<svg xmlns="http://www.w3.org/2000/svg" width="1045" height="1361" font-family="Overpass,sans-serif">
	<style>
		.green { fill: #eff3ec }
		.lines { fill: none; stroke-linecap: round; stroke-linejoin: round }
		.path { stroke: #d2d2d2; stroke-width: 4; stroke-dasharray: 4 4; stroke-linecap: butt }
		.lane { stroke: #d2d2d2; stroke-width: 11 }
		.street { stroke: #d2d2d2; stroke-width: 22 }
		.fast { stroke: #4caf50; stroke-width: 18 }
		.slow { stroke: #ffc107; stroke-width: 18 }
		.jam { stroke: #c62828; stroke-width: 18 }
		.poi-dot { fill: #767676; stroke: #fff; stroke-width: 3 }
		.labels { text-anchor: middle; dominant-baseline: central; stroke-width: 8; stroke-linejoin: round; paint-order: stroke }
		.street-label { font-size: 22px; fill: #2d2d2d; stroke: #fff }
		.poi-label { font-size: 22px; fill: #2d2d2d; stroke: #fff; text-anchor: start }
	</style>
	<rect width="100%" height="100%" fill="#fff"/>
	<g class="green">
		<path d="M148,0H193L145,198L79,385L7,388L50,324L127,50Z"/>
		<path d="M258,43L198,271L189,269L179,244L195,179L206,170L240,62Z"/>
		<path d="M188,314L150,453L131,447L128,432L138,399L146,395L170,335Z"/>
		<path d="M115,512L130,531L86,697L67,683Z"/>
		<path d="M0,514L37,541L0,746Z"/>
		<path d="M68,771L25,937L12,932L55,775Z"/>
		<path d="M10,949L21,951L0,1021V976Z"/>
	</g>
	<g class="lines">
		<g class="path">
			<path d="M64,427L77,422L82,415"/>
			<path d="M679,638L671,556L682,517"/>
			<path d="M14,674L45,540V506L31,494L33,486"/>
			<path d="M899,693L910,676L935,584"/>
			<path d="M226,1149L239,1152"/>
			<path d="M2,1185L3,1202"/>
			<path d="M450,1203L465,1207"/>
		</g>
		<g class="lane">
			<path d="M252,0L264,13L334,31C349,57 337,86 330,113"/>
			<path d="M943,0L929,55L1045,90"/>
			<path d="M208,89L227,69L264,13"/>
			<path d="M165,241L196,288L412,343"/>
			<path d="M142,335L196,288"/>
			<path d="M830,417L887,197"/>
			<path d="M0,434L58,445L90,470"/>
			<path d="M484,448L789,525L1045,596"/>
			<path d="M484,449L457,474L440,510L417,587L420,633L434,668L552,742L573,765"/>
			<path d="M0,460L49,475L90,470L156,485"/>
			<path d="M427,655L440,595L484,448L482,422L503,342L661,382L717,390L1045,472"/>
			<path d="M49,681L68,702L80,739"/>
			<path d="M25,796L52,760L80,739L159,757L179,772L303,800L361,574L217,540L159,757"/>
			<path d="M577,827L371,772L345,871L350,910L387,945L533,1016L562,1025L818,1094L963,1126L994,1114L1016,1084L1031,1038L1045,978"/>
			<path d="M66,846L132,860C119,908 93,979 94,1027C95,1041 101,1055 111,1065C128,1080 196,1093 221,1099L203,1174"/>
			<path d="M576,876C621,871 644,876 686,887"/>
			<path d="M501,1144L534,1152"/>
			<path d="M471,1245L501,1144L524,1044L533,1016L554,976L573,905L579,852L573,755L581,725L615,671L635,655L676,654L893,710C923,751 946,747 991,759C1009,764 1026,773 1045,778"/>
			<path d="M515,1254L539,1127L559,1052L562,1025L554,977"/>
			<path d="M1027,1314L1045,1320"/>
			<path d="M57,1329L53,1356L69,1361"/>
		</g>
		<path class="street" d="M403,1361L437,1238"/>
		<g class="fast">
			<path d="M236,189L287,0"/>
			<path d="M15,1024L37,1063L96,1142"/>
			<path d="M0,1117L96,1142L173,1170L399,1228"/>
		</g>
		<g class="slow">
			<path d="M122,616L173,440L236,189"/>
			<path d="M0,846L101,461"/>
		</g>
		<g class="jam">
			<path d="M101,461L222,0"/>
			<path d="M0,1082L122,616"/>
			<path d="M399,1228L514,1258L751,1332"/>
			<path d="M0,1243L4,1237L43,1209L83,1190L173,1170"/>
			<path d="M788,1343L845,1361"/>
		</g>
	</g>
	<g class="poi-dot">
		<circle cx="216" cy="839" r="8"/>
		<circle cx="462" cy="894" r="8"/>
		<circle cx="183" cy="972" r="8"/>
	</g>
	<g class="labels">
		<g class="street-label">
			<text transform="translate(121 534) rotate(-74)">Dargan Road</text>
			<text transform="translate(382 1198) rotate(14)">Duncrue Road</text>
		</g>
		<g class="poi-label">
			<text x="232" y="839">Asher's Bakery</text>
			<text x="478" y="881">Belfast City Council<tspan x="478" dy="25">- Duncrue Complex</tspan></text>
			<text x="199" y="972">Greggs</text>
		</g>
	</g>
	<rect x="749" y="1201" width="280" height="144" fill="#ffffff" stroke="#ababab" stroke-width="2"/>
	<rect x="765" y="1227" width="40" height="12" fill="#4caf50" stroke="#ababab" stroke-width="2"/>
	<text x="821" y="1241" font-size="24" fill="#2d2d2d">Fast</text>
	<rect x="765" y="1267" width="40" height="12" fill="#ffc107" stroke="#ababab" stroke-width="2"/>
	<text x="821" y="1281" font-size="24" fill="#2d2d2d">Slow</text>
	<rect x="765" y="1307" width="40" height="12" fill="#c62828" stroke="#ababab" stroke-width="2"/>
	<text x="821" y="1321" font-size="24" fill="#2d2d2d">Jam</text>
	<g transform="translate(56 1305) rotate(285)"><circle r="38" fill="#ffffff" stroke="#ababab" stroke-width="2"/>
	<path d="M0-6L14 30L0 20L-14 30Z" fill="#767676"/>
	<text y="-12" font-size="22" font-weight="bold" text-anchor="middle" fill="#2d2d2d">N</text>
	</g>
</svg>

-- -- --

WHAT IS BEING ASKED
What is needed is a word-for-word copy of the records.

REPLY TO THE EXERCISE
<svg xmlns="http://www.w3.org/2000/svg" width="1045" height="1361" font-family="Overpass,sans-serif">
	<style>
		.green { fill: #eff3ec }
		.lines { fill: none; stroke-linecap: round; stroke-linejoin: round }
		.path { stroke: #d2d2d2; stroke-width: 4; stroke-dasharray: 4 4; stroke-linecap: butt }
		.lane { stroke: #d2d2d2; stroke-width: 11 }
		.street { stroke: #d2d2d2; stroke-width: 22 }
		.fast { stroke: #4caf50; stroke-width: 18 }
		.slow { stroke: #ffc107; stroke-width: 18 }
		.jam { stroke: #c62828; stroke-width: 18 }
		.poi-dot { fill: #767676; stroke: #fff; stroke-width: 3 }
		.labels { text-anchor: middle; dominant-baseline: central; stroke-width: 8; stroke-linejoin: round; paint-order: stroke }
		.street-label { font-size: 22px; fill: #2d2d2d; stroke: #fff }
		.poi-label { font-size: 22px; fill: #2d2d2d; stroke: #fff; text-anchor: start }
	</style>
	<rect width="100%" height="100%" fill="#fff"/>
	<g class="green">
		<path d="M148,0H193L145,198L79,385L7,388L50,324L127,50Z"/>
		<path d="M258,43L198,271L189,269L179,244L195,179L206,170L240,62Z"/>
		<path d="M188,314L150,453L131,447L128,432L138,399L146,395L170,335Z"/>
		<path d="M115,512L130,531L86,697L67,683Z"/>
		<path d="M0,514L37,541L0,746Z"/>
		<path d="M68,771L25,937L12,932L55,775Z"/>
		<path d="M10,949L21,951L0,1021V976Z"/>
	</g>
	<g class="lines">
		<g class="path">
			<path d="M64,427L77,422L82,415"/>
			<path d="M679,638L671,556L682,517"/>
			<path d="M14,674L45,540V506L31,494L33,486"/>
			<path d="M899,693L910,676L935,584"/>
			<path d="M226,1149L239,1152"/>
			<path d="M2,1185L3,1202"/>
			<path d="M450,1203L465,1207"/>
		</g>
		<g class="lane">
			<path d="M252,0L264,13L334,31C349,57 337,86 330,113"/>
			<path d="M943,0L929,55L1045,90"/>
			<path d="M208,89L227,69L264,13"/>
			<path d="M165,241L196,288L412,343"/>
			<path d="M142,335L196,288"/>
			<path d="M830,417L887,197"/>
			<path d="M0,434L58,445L90,470"/>
			<path d="M484,448L789,525L1045,596"/>
			<path d="M484,449L457,474L440,510L417,587L420,633L434,668L552,742L573,765"/>
			<path d="M0,460L49,475L90,470L156,485"/>
			<path d="M427,655L440,595L484,448L482,422L503,342L661,382L717,390L1045,472"/>
			<path d="M49,681L68,702L80,739"/>
			<path d="M25,796L52,760L80,739L159,757L179,772L303,800L361,574L217,540L159,757"/>
			<path d="M577,827L371,772L345,871L350,910L387,945L533,1016L562,1025L818,1094L963,1126L994,1114L1016,1084L1031,1038L1045,978"/>
			<path d="M66,846L132,860C119,908 93,979 94,1027C95,1041 101,1055 111,1065C128,1080 196,1093 221,1099L203,1174"/>
			<path d="M576,876C621,871 644,876 686,887"/>
			<path d="M501,1144L534,1152"/>
			<path d="M471,1245L501,1144L524,1044L533,1016L554,976L573,905L579,852L573,755L581,725L615,671L635,655L676,654L893,710C923,751 946,747 991,759C1009,764 1026,773 1045,778"/>
			<path d="M515,1254L539,1127L559,1052L562,1025L554,977"/>
			<path d="M1027,1314L1045,1320"/>
			<path d="M57,1329L53,1356L69,1361"/>
		</g>
		<path class="street" d="M403,1361L437,1238"/>
		<g class="fast">
			<path d="M236,189L287,0"/>
			<path d="M15,1024L37,1063L96,1142"/>
			<path d="M0,1117L96,1142L173,1170L399,1228"/>
		</g>
		<g class="slow">
			<path d="M122,616L173,440L236,189"/>
			<path d="M0,846L101,461"/>
		</g>
		<g class="jam">
			<path d="M101,461L222,0"/>
			<path d="M0,1082L122,616"/>
			<path d="M399,1228L514,1258L751,1332"/>
			<path d="M0,1243L4,1237L43,1209L83,1190L173,1170"/>
			<path d="M788,1343L845,1361"/>
		</g>
	</g>
	<g class="poi-dot">
		<circle cx="216" cy="839" r="8"/>
		<circle cx="462" cy="894" r="8"/>
		<circle cx="183" cy="972" r="8"/>
	</g>
	<g class="labels">
		<g class="street-label">
			<text transform="translate(121 534) rotate(-74)">Dargan Road</text>
			<text transform="translate(382 1198) rotate(14)">Duncrue Road</text>
		</g>
		<g class="poi-label">
			<text x="232" y="839">Asher's Bakery</text>
			<text x="478" y="881">Belfast City Council<tspan x="478" dy="25">- Duncrue Complex</tspan></text>
			<text x="199" y="972">Greggs</text>
		</g>
	</g>
	<rect x="749" y="1201" width="280" height="144" fill="#ffffff" stroke="#ababab" stroke-width="2"/>
	<rect x="765" y="1227" width="40" height="12" fill="#4caf50" stroke="#ababab" stroke-width="2"/>
	<text x="821" y="1241" font-size="24" fill="#2d2d2d">Fast</text>
	<rect x="765" y="1267" width="40" height="12" fill="#ffc107" stroke="#ababab" stroke-width="2"/>
	<text x="821" y="1281" font-size="24" fill="#2d2d2d">Slow</text>
	<rect x="765" y="1307" width="40" height="12" fill="#c62828" stroke="#ababab" stroke-width="2"/>
	<text x="821" y="1321" font-size="24" fill="#2d2d2d">Jam</text>
	<g transform="translate(56 1305) rotate(285)"><circle r="38" fill="#ffffff" stroke="#ababab" stroke-width="2"/>
	<path d="M0-6L14 30L0 20L-14 30Z" fill="#767676"/>
	<text y="-12" font-size="22" font-weight="bold" text-anchor="middle" fill="#2d2d2d">N</text>
	</g>
</svg>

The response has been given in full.